I have spent most of my career as a musician playing in a brass band.
Since the age of 12, when I played in the local brass band, then moving to a higher ranked band a bit further away, gaining a place in the National Youth Brass Band of Scotland at the age of 14 and then moving to Manchester to study for a music degree, all the while still playing in a brass band.
A brass band is a group of 25 players and 3 percussion. Everyone has their part to play, to feed into the overall piece and to make it sound the way it does. Relying on 28 people to play their best when it matters, in competition for example, means the conductor has to trust, put his faith and belief into his players, but also instil the confidence and belief INTO his players so everyone feels the same faith, confidence and belief.

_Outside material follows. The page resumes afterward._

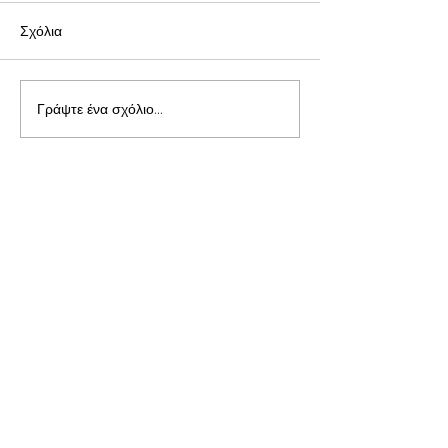
Σχόλια
Γράψτε ένα σχόλιο...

Since I had my boy last year, I’ve not been a full time member of the band, just a helper when ended as I can’t dedicate the rehearsal time and individual time that playing at the highest level takes. I do miss it but when you have to prioritise things, I know it makes sense to put it to the side at the minute, and help when I can rather than try to do too much and do nothing properly at all. That is when I feel stressed.
Just listening to these old performances I have been part of (above is also a contest- winning performance!) makes me realise I still am part of a band, just in different ways.
In my classroom,I am the conductor, standing in the middle, directing my 25+3 individual players in their own tasks, to feed into the overall big picture and to do their best when it matters- every lesson.
In school I am one of the individual players, doing my own part in my own subject area, as well as playing little solo parts here and there, doing my own thing, trying my own ideas, trying other people’s ideas, to feed into the bigger picture, the overall piece.
So really, although I feel that as a musician, a player, I am doing the best I can, when I can but at work, I am making big leaps, both in confidence in myself and developing confidence in others. It makes me feel a bit better realising this as the skills are similar, it just sounds completely different.